Wake manuscript page, seen at FINNEGANS AWAKE.

Alternate cover for the latest edition of FW by Eoin Ryan,
seen at FINNEGANS AWAKE.

Vagabond Bohemia
On a similar note, while not strictly focused on Joyce, this Tumblr page is also a new favorite of mine. Plenty of Joyce material as well as a whole universe of artwork, plus Thomas Pynchon, Marshall McLuhan, Salvador Dali, Robert Anton Wilson, and other great explorers of the frontiers of the mind.

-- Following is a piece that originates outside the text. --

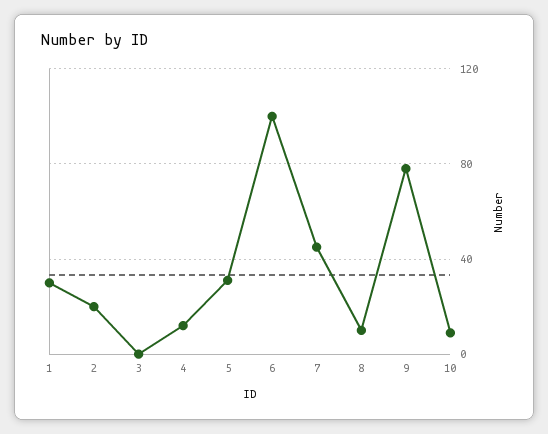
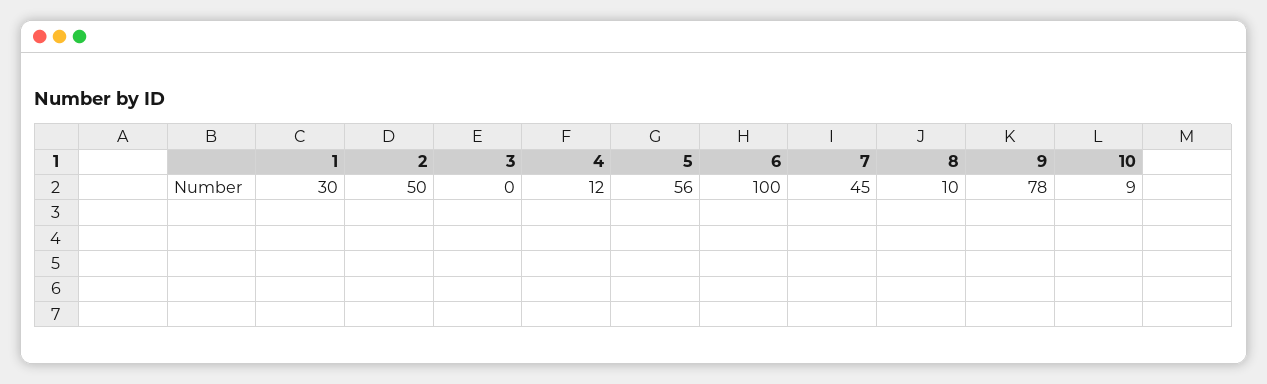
2: 20 -> 50
5: 30 -> 56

Cryptic Tricksters by Circumambient Peripherization [McLuhan & Joyce]
spotted at Vagabond Bohemia


Wake in Progress
This is not new of course, I've posted about Stephen Crowe's wonderful illustrations of the Wake before, but I just want to call attention to it once more because Stephen continues to update his page regularly and even has some good short essays to read. Check out his recent thoughts on reading the Wake.


The Grammar of Matter
Stumbled upon this extraordinary and quirky blog recently, it contains writings on a number of topics but mostly (as far as I can tell) revolves around archaeology and Finnegans Wake. This all springs from a thesis the author wrote about prehistoric rock art and the Wake. Following that thesis, the author examines archeology and mythology through the Wake as a lens. Robert Anton Wilson called Joyce "the greatest anthropologist who ever lived." This author seems to explore this possibility. It's exactly these kinds of eclectic and fascinating webpages that make the internet so damn special to me. Use this link to see all the Wake-related posts.


The Joyce Project
Lastly, it isn't specifically related to Finnegans Wake, but there is a new project devoted to creating a hypertext version of Ulysses with annotations and links embedded into the text. Worth a look.